Sep. 28th, Prof. Bing Zhou

Theoretical Nuclear Physics

Title: High energy Research Project on the ATLAS experiment

Abstract: I will introduce today's high energy physics research programs and the ATLAS experiment at the Large Hadron Collider.

The research topics and activities at the Univ. of Michigan will be presented.

Oct. 26th, Prof. Jennifer Ogilvie

Ultrafast Optics and Spectroscopy

Title: Shedding New Light on Photosynthetic Systems Using Multidimensional Spectroscopies

Abstract: The primary events of photosynthesis occur on ultrafast timescales with high quantum efficiency. Elucidating the design principles of photosynthetic systems remains an outstanding challenge that has the potential to impact our design of artificial light-harvesting materials. I will discuss how coherent multidimensional spectroscopy can address open questions about photosynthetic systems and describe our recent progress in developing and using these tools to probe the mechanisms of ultrafast energy conversion in natural and artificial photosynthetic systems.

Nov. 11th, Andrew Dotson

Theoretical Nuclear Physics

Title: The D-Term: Pressure To Find The Last Item On The Checklist

Abstract: The D-term is an interesting property of matter that has received a comparatively small amount of research dedicated to it compared to other global properties such as mass and spin. We discuss its potential connection to pressure and shear force distributions inside the nucleon and provide a possible means of extracting this form factor both theoretically and experimentally. We also provide a model calculation of both the A-term and D-term in ϕ3 theory, which required the modification of the energy-momentum tensor from its canonical definition to a renormalized "Improved" energy-momentum tensor.

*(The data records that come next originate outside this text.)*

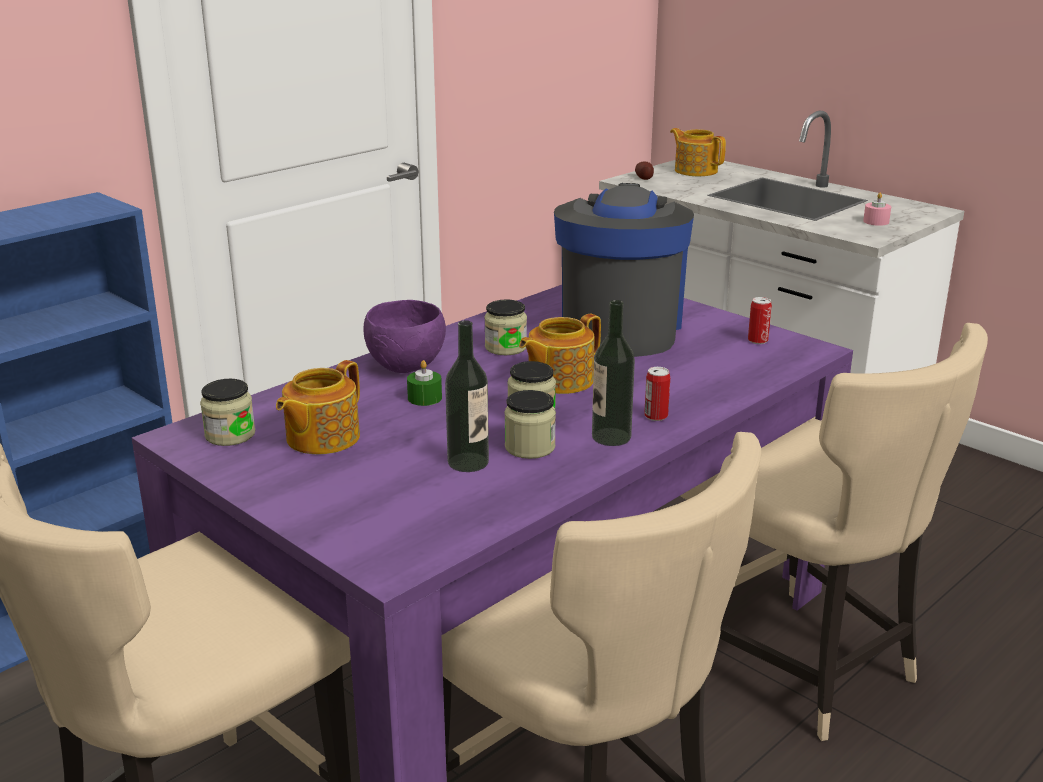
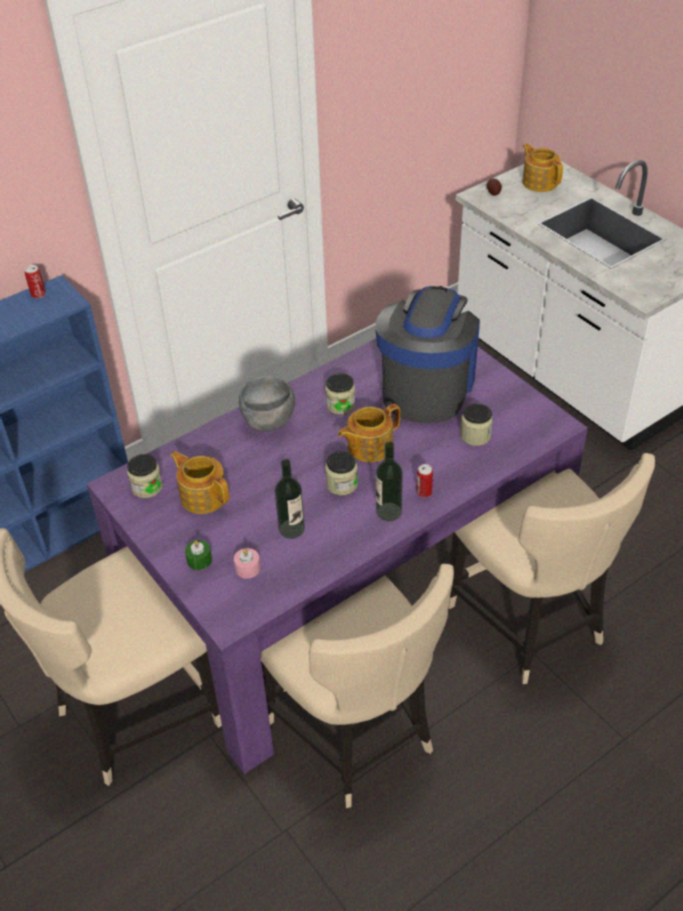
camera: 10 degrees right, 20 degrees up
(321, 438) = (203, 495): teapot -> teapot turned 90 degrees clockwise
(406, 366) = (269, 422): purple bowl -> grey bowl
(424, 398) = (275, 458): green candle -> green candle (199, 560)
(530, 447) = (333, 517): jar -> jar (475, 436)
(757, 340) = (521, 411): can -> can (38, 294)
(876, 221) = (659, 274): pink candle -> pink candle (247, 568)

Dec. 1st, Prof. Joshua Spitz

Experimental Neutrino Physics

Title: Neutrino Physics

Abstract: Some fundamental questions he seeks to answer through this research are:

  1. Are matter neutrinos different from antimatter neutrinos?

  2. How many neutrinos are there?

  3. What is the nature of the neutrino-matter interaction?

  4. How does the neutrino acquire mass?